“Excuse me… Can we sit here?” asked a lady in her early 50s as I was feasting on Sambar Vada in Saravana Bhavan on a sunny morning.
I said, “Yes, M’am.” She smiled back and said, “Thank you,” then held the hands of her husband and cautiously made him sit right opposite to me.
Age had shadowed this tall man’s listening and speaking abilities; his hands had a mild shiver, and his eyes popped out with a dead man’s stare. He seemed to have lost his basic mental balance and required his wife around him always.
As the lady sat next to the old man, he gazed across people munching the breakfast delicacies being served at Saravana Bhavan until he locked his eyes onto a table.
He stooped a bit towards his wife and murmured something to which his wife replied in a raised tone into his ear, “You cannot have Puri Bhaji; hasn’t the doctor advised you not to have it?”
Realizing her husband was not happy with the denial, she leaned closer to his ear and said, “Okay, will you have Tayir Vada (Dahi Vada) or Sambar Vada?”
The man murmured back something, and his wife confirmed, “Okay, so I will order Tayir Vada for you… I will have Pongal Vada.”
After placing the order, she realized something was wrong and lowered her shoulder to reach his ear. In a mildly frustrated tone, she said, “I had kept that white shirt on the bed for you to wear today; why did you wear this dirty shirt?”
Looking at his blue checked half shirt, he pinched it out, stared at it, gently rubbed his hand over it, and then looked at her. “It’s okay now; let it be!” she said, and the man got back to his dazed look.
The waiter served Tayir Vada, and the old man picked up the spoon and started to have his prized breakfast. A few morsels down, he had curd dripping down his mouth onto his shirt, to which his alert wife pulled out a handkerchief from his shirt pocket and cleaned it off, saying, “There’s a handkerchief in your pocket; use it.”
The man acknowledged it by tapping his now empty shirt pocket. A few minutes later, the waiter arrived with Pongal Vada, and the lady started to have it.
The man now had too many things to get distracted by on the table… Tayir Vada, Pongal Vada, and a Ghee Roast Dosa which I ordered that occupied the width of the table. The man was almost done with his meal when he started looking on and off into his wife’s plate.
The wife asked him, “Do you want to have Pongal Vada?” He shook his head in denial. “Do you want to have only Pongal?”
He again shook his head in denial, this time with his eyes shut.
“Okay… then will you have the Vada?” The man did not say anything.
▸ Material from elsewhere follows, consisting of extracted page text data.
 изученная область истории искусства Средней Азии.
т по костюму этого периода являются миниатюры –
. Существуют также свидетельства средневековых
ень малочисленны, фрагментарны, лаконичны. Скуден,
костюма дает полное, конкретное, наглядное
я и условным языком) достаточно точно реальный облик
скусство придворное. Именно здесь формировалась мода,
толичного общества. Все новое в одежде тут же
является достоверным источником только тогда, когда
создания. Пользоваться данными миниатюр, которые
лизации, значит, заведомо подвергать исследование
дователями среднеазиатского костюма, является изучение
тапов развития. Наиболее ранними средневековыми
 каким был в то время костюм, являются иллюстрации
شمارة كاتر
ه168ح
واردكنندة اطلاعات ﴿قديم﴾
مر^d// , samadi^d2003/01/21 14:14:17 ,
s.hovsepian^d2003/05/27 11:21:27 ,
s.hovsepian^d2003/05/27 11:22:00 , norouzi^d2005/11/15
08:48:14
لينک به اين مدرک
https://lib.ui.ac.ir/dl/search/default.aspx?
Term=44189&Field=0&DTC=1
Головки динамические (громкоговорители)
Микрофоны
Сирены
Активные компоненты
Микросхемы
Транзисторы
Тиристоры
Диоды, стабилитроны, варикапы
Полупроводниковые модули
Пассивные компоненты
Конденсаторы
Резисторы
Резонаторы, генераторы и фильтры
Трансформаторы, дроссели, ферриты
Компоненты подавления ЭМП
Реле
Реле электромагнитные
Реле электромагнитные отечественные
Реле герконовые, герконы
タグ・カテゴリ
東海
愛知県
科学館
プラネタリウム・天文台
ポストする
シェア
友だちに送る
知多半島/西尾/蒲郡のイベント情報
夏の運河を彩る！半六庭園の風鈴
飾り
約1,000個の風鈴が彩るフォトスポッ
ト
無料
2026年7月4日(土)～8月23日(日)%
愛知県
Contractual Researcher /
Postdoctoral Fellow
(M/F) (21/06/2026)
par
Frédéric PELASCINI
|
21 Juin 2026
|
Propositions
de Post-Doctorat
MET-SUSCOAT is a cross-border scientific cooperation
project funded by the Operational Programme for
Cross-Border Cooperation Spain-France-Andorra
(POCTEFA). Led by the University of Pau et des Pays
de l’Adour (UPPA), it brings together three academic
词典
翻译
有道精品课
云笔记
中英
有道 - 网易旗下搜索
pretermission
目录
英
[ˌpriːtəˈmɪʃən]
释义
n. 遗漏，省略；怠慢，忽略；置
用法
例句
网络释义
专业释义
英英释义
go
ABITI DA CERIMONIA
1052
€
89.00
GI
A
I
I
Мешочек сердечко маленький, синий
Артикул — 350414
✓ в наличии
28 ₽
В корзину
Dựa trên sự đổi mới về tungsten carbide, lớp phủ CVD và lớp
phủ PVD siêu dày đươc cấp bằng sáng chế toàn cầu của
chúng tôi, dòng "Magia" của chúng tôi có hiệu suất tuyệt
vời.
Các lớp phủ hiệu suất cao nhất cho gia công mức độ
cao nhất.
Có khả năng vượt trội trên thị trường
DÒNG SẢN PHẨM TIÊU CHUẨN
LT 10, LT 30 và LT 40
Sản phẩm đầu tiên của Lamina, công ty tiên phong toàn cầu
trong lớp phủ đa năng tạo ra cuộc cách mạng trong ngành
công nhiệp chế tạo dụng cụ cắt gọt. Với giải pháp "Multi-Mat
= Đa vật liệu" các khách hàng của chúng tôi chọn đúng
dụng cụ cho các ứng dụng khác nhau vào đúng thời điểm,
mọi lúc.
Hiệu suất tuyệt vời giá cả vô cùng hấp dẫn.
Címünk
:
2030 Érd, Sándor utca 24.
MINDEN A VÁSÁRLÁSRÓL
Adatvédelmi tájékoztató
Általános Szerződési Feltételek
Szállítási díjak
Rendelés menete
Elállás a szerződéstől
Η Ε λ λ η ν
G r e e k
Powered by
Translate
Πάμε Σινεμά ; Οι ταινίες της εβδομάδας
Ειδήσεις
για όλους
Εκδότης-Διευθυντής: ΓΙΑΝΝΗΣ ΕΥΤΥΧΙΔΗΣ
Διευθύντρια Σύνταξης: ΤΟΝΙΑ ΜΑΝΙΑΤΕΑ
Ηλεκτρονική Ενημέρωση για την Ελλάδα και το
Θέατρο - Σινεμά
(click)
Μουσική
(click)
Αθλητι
Knowing her husband’s reply, she broke a piece of the Vada and placed it in his bowl, saying, “Have it; it’s hot and crispy… They have made it very well.”
The man then minced that piece into small bits and started having it. When both their breakfast portions were done, a waiter stood next to the man and asked him, “Sir, do you want anything more—tea, coffee, juice…?”
The man, not aware of the waiter’s existence, kept gazing. “Sir, will you…” Cutting through the waiter’s question, the lady said, “Oh no! He will not have anything more; he has had his share already.
Get the bill.” She then gently rubbed his wrinkled hand and said, “Wasn’t the breakfast good…?”
The man looked at his wife almost as a reply and continued to stare at a small kid who was riding a musical horse.
I was moved by this small sweet story that was weaving before me. Countless stories like these and many more are brewing in this city of Chennai, which is my rabbit hole to nostalgia, love, life, and music.